Regular Article

van der Waals interaction of atoms in circular Rydberg states

Department of Physics, Voronezh State University, 394018 Voronezh, Russia

^a e-mail: ovd@phys.vsu.ru

Received: 9 April 2018
Received in final form: 11 July 2018
Published online: 5 October 2018

Abstract

Analytical expressions for the constants of resolution in powers of inverse interatomic distance 1∕R are determined for the energy of the long-range interaction between two atoms A and B in their circular Rydberg states of equal principal quantum numbers n_A = n_B ≡ n ≫ 1, maximal angular momenta and magnetic quantum numbers l_A = l_B = |m_A| = |m_B| = n − 1 in the case of arbitrary orientation of the interatomic axis relative the axis of the m-quantization.

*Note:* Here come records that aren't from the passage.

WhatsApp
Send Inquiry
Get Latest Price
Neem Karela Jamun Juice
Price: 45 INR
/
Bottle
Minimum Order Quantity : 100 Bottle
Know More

Coefficients of the odd-power terms C_k∕R^k are derived for k = 5, 7, 9 from the first-order perturbation theory (PT) for the interaction Hamiltonian. The constant C₆ of the van der Waals interaction ΔE_vdW = −C₆∕R⁶, determined from the second-order PT, is resolved into irreducible components. The combinations of irreducible components determine coefficients at Legendre polynomials and/or cosine functions describing the dependence of C₆ on the angle between the interatomic and quantization axes. The asymptotic dependence on the principal quantum number C₆ ∝ n¹² is demonstrated analytically. Polynomials in powers of n are derived for extrapolation of calculated data to the case of arbitrary n. The transformation of attractive van der Waals force (C₆ > 0) for low-energy states n < 6 into repulsive force (C₆ < 0) for all higher-energy states of n ≥ 8 is demonstrated in numerical calculations.